Dahl and Joranson opposed legalizing heroin (“a more controversial form of morphine,” she says) but agreed terminal cancer pain was undertreated. “When people get to the point of death from cancer, their pain is so severe that only opioids relieve it,” says Dahl.

Joranson was moved, recounted UW Alumni magazine, by travels overseas to “cancer hospitals where ... doctors walk past suffering patients, and those in the worst agony are placed in what’s called a ‘screaming room.’” Dahl saw patients in India with head and neck cancer, agony visible because of distorted heads. “There was no oral morphine in all of India,” she says.

New York doctor Russ Portenoy’s 1986 study on using opioids to treat noncancer patients was influential to Dahl and many others. Portenoy recently told national media he’s had a change of heart and was wrong about opioids’ addiction risk being extremely low.

Portenoy now focuses on serious pain patients and didn’t want to be quoted. “He’s sort of the guru of this,” Kolodny says.

His study of 38 patients was the “scientific launching pad,” wrote Barry Meier in the book “Painkiller.” In it, Portenoy concluded “opioid maintenance therapy” can be safe and humane.

Dahl called global and national experts to a Racine conference. The Wisconsin Cancer Pain Initiative was born; other states’ initiatives followed. The group distributed thousands of pamphlets on cancer pain.

Rogers Memorial Hospital in Oconomowoc is the fourth largest behavioral health center in the country. It is where most Waukesha County addicts go for treatment.

Eventually, the movement broadened. At an early 1990s meeting of state pain initiatives, people asked: Why stop there? Shouldn’t other pain sufferers be helped? More groups formed.

OxyContin was released in 1995, with a time release whose marketers claimed made it almost non-addictive; Kolodny thinks the addiction rate is around 25 percent. Joranson, who has a master’s degree in social work, started the pain group at UW the following year. Dahl, who coauthored research with Joranson, decided they “needed a stick.”

Dahl (with Robert Wood Johnson funding) began encouraging the Joint Commission, which accredits most American hospitals and doctors’ offices, to adopt new pain assessment standards.

Miller chaired a board that rejected them, concerned that patients’ expectations would become unrealistic. Two years later, they were in place anyway. If you’ve seen the smiley and frown faces, you’ve experienced them.

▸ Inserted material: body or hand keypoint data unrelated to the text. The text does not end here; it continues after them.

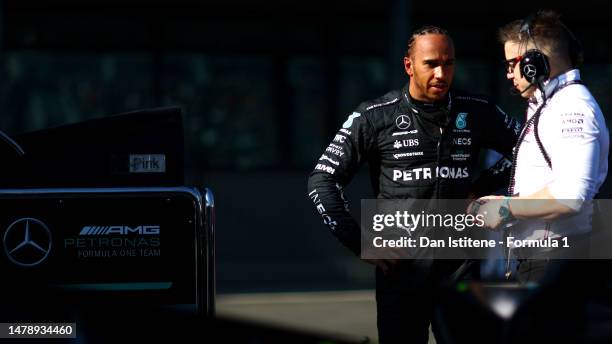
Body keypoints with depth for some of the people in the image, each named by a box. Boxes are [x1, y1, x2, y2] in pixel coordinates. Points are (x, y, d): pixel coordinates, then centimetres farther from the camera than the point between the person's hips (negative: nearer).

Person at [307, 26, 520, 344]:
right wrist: (361, 244, -7)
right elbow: (322, 181, -3)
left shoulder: (477, 113, 4)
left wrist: (484, 187, 5)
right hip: (401, 267, -2)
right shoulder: (374, 118, -3)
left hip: (461, 265, 2)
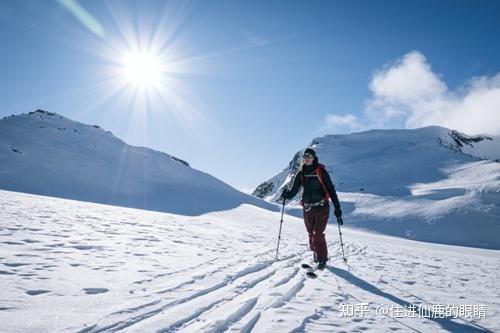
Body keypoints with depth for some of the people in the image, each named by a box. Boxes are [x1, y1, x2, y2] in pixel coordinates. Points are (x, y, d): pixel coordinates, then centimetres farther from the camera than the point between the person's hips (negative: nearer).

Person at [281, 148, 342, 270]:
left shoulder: (321, 172, -6)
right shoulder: (301, 174, 5)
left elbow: (331, 190, -7)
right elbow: (294, 191, 3)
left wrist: (337, 208, -11)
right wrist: (287, 195, -20)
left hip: (321, 207, -4)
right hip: (307, 208, 4)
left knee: (318, 234, -9)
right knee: (311, 234, 12)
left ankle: (322, 259, 6)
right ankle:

Dahl stressed they don’t mention opioids. Others think the standards were very important because they created a nationwide mandate that doctors prioritize pain treatment.

“Now screening for pain had to be done in every primary care setting,” says Kolodny. And once OxyContin came out, there was a new way to do it.

Meanwhile, Joranson’s group attacked regulations; the pain movement was systematically dismantling regulatory barriers to prescribing opioids. In one example, Joranson spurred the Federation of State Medical Boards to issue a policy that doctors could be sanctioned for undertreating pain, says Kolodny.

Medicare began linking funding to patient satisfaction surveys, giving incentive for doctors to prescribe painkillers.

If pain researchers’ work was kindling, though, Purdue’s billions were lighter fluid. “Guess who was speaking (at their conferences)?” Dahl asks. “Me.” She feels “possibly used.”

As she leaves, Dahl tosses out a D.H. Lawrence quote: “A little morphine in all the air. It would be wonderfully refreshing for everyone.”